Darkest days of Winter, literally the coldest days on record in Denver I was "cocooned" and deeply internal, passing through surgery, the aftermath, the transisting to Spring- Spring= with it's Oncology Skyline treatment center-Chemotherapy- all of your energy poured into me as I sunk deep into the elements of my body rearranging roots, and fibers, tendrils, down to the very corm.
Summer light opening toward everything potentially experienced with a new reason of being- patience and determination prevail.
In a week, July 1- it will be exactly 5 months from the day of surgery, and I will begin taking the second prescribed medical protocol of either tamaxofin or aramatase for 5 years. I've been queasy about this part because it is such a long time, yet the stats show instead of a 24% mortality rate (or chance of recurrence and death- with the chemo only), I gain another 9% benefit so would be down to a mere 15% chance of being dead from cancer in 10 years. That's it, those are the odds. Done!
Now it's all up to me, my choice, my attitudes, my endeavoring.
The blog has had over 2200 reads, from multiple countries and it is somewhat shocking to think there is so much interest and participation. Thank you, thank you, thank you so much.

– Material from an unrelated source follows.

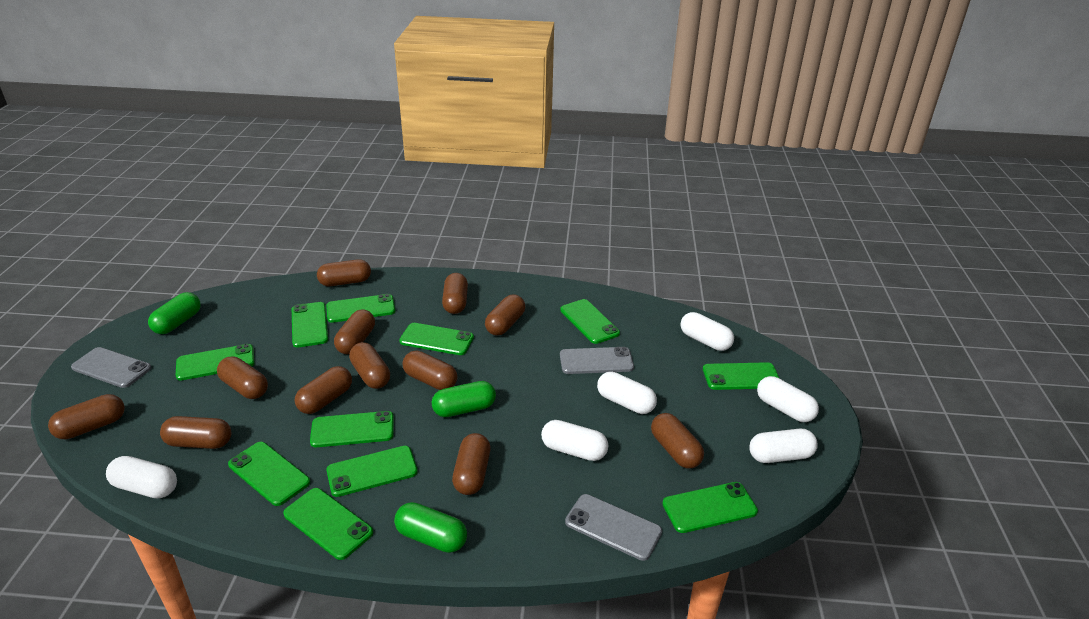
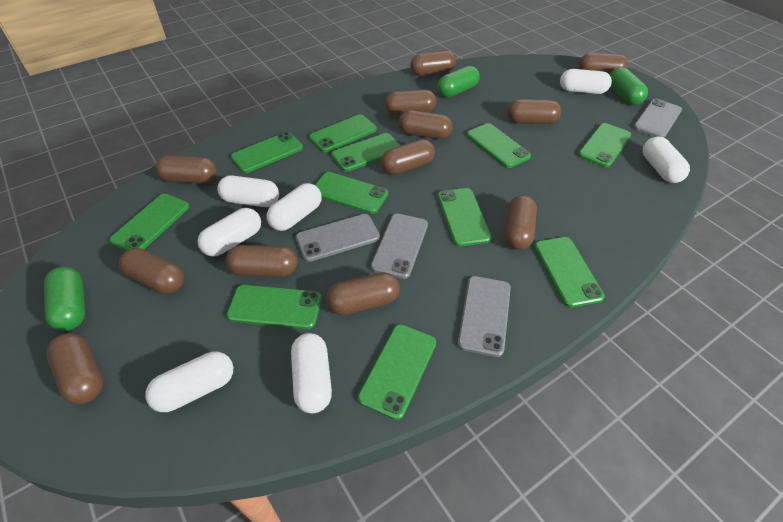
grey phone: [71,347,151,388] [560,347,634,374] [565,494,662,561] = 3 -> [296,214,380,262] [371,214,428,279] [458,276,511,357] [633,99,682,138] = 4
white capsule: [106,456,177,498] [541,420,608,461] [597,372,657,414] [680,312,734,351] [749,429,818,463] [757,376,819,422] = 6 -> [145,352,233,412] [198,208,261,257] [217,175,279,207] [266,183,322,231] [291,333,332,413] [560,69,612,94] [643,136,690,183] = 7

I feel it is important now to turn to new projects, return to hospice care-giving and complete the investigation and plans for Morning Glory—in other words increase my activity- Note I'm being very careful not to use the word: 'busy'- The very last thing I want to ever do is return to any kind of busyness.
Equally important, I never want to cling in any way to this blog or to any of your support by continuing to post material that does not directly relate to my experience of breast cancer. As I continue to incorporate the healing of cancer surgery deeply into the tissue of my body, my energy must naturally shift outward, like summer- heliotrophically toward new growth, new light.
The teachings these days (Mahamudra) are all about leaving nothing out. Meditation with the eyes wide open. The question: What's to be avoided? Nothing.
My body image changes. I watch when and where I feel self-conscious, especially these brilliant days when I forget about the new considerations I must make for a simple trip to the pool! As I return to a more normal physical state as my hair thickens and lengthens across my pate it is like I am returning from a long [5 months]- successful refuge in a cave. When the refugant returns to the mundane world of the marketplace and worldly affairs there is a danger of forgetting the hard work of deep stillness and insight — these writings this format and platform has been my scratching on the cave wall for others who may follow may it be a source of cheer and humor, maybe a resting place from your own challenges of the day, at best a moment of encouragement!